The Commission has a series of regular podcast interviews and debates which introduce different aspects of our work and discuss topical human rights issues. You can listen here, or subscribe to hear new episodes of the podcast series at our iTunes channel (look for 'Scottish Human Rights' in the iTunes search window).

United Nations Convention Against Torture


Hello, my name is Jenifer Johnston and I’m the Communications Manager at the Scottish Human Rights Commission.  Today I’m going to be speaking to the Chair of the Commission, Professor Alan Miller about action that our Commission and others are taking to combat torture. 

JJ:     Alan, I wonder if you could tell us first of all about the United Nations Action, where does it come from, what’s it called and what’s our involvement in it?

AM:     Sure.  The Convention Against Torture and Inhuman or Degrading Treatment is a UN convention that was brought in, in order to make sure that there is proper vigilance to make sure that nobody, anywhere in the world, is subject to torture, inhuman or degrading treatment.  So while it was brought in several decades ago, it was realized that it wasn’t as effective as it should be and there was a need to go further, and the extra step that has been taken was to have an optional protocol, an additional part to the convention, agreed by member states at the UN, the UK being one of them that has signed up to it.  And what this does is it requires each state to set up an independent body call a National Preventative Mechanism which would basically monitor the extent to which this UN Convention Against Torture, Inhuman and Degrading Treatment was actually being implemented within that member state and it would make annual reports to the UN Committee Against Torture, based on carrying out inspections of places of detention within the country and it can also invite the UN Committee Against Torture to come and carry out its own investigations where there are areas of concern within the country.

JJ:        And why is the Scottish Human Rights Commission part of this process?

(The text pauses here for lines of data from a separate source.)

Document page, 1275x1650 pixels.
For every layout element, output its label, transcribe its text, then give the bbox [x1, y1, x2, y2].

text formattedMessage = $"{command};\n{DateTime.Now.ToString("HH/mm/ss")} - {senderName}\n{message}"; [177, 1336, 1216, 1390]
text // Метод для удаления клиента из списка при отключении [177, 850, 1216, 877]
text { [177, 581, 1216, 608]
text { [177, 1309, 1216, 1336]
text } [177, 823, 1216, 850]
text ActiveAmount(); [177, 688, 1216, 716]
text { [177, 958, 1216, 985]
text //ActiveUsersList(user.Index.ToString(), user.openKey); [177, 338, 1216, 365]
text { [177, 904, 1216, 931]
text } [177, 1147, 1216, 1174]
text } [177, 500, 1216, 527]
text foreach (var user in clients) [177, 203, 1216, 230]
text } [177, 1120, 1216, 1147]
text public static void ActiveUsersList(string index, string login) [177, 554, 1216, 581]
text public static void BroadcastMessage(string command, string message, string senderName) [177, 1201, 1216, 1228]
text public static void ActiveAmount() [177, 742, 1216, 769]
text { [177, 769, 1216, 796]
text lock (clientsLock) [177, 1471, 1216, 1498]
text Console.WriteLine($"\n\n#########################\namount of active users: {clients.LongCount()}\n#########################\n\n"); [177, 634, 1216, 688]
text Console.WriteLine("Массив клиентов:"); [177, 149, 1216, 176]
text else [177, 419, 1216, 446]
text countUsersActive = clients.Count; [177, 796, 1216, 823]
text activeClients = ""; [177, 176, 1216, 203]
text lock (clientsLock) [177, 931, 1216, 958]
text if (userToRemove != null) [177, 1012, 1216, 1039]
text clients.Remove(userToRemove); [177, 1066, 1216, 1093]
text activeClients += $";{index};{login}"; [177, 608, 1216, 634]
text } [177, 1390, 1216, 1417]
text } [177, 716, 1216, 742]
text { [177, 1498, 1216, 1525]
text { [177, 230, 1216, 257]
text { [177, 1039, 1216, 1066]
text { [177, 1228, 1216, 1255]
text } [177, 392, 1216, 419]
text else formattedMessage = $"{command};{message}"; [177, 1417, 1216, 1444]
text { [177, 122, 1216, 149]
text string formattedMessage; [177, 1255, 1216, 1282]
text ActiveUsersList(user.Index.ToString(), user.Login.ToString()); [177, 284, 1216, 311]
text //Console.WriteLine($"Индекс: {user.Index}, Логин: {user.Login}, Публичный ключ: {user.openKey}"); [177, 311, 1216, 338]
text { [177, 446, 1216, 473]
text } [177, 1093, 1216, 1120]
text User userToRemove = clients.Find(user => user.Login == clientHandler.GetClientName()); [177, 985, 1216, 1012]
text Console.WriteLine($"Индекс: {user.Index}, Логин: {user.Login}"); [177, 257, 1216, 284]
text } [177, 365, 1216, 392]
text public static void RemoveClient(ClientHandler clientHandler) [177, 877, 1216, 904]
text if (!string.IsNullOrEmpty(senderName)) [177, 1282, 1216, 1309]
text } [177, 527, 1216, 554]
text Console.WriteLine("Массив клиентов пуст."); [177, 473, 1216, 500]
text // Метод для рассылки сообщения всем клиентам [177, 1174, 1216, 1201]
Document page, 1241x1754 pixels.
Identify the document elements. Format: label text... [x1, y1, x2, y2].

AM:     The Scottish Human Rights Commission is one of the members of this National Preventative Mechanism due to the fact that the Scottish Parliament gave us the power of unlimited access to places of detention in Scotland without the need for any prior notification to the places of detention.  So because we have this power given to us, it was appropriate that we be one of the bodies, part of this UK mechanism.  But our scope actually is a UK scope because it is a UK National Preventative Mechanism, so that even though we will have a specific regard to how the convention is implemented within Scotland, we also will be playing a part at the UK level, for example, it’s likely that we’ll provide training within this mechanism to all the other bodies, Prisons Inspectorates, Police Inspectorates, etcetera, to make sure there’s a consistency of an understanding what is torture, inhuman and degrading treatment, how can it be identified and that therefore, it’s the same approach and standards that are applicable throughout the UK.

JJ:        Alan, if you were to watch the Six O’Clock News, you would think that torture is something that happens in other countries, in other places, why do we need to take action here?

AM:     You don’t often associate torture with Scotland or the UK in terms of what happens inside Scotland or the UK.  So in that respect, torture really comes up more in the sense of issues like extraordinary rendition and the use of Scottish or UK airports for the purposes of extraordinary rendition or it might arguably come up in the use of military bases, controlled by the UK elsewhere in the world, where there have been allegations of torture.  Moving then to the sort of more everyday experience within Scotland and within the United Kingdom, it’s probably less torture and more falling into what’s inhuman and degrading treatment and this relates not only to prisons where there have been cases brought to the courts and inhuman and degrading treatment has been found by the courts because of the regimes and some practices that operate within some of the prisons, but also in more common place settings.  If you have, for example, a case that went from Scotland to the European Court of Human Rights, where it was found that children in a family had been abused over the years by their step-father and that the local authority had neglected to properly look after these children, then that was considered they had suffered inhuman and degrading treatment as a result of the failure of the local authority to properly protect them from abuse within their own home.  So there are also concerns about the standards of care in a lot of care settings, either in residential care where there’s been a lot of reports recently in the media about the standards of care for older persons that falls below acceptable standards.  They may suffer a combination of inadequate health care, inadequate nutrition, inadequate association with their fellow residents or visitations from family members and putting all these together, that can amount to inhuman and degrading treatment.  Or if someone’s not in a residential home and are just living alone in their own home, but in isolation and not receiving the sort of support that they’re entitled to, then they may be left in such a state of virtual destitution and neglect that, that also could constitute inhuman and degrading treatment.  So it’s maybe much broader in its application than we might at first thing just looking at the words by themselves.

JJ:        And finally, what practical effect will signing up to this protocol have in Scotland?

AM:     Those organisations that make up this body are the existing inspectorates.  It’s the Care Commission, it’s the Police Inspectorate, it’s the Prisons Inspectorate, the Mental Welfare Commission, so that the effect of this body and the optional protocol should be to increase the capability of all of these existing inspectorates to better identify what are the cultures like within these institutions that they are inspecting on a daily basis and maybe to look at it through different eyes than they have before and being much more conscious of the rights of individuals not to be subject to inhuman and degrading treatment and seeing the telltale signs that this may be what is actually going on in these institutions.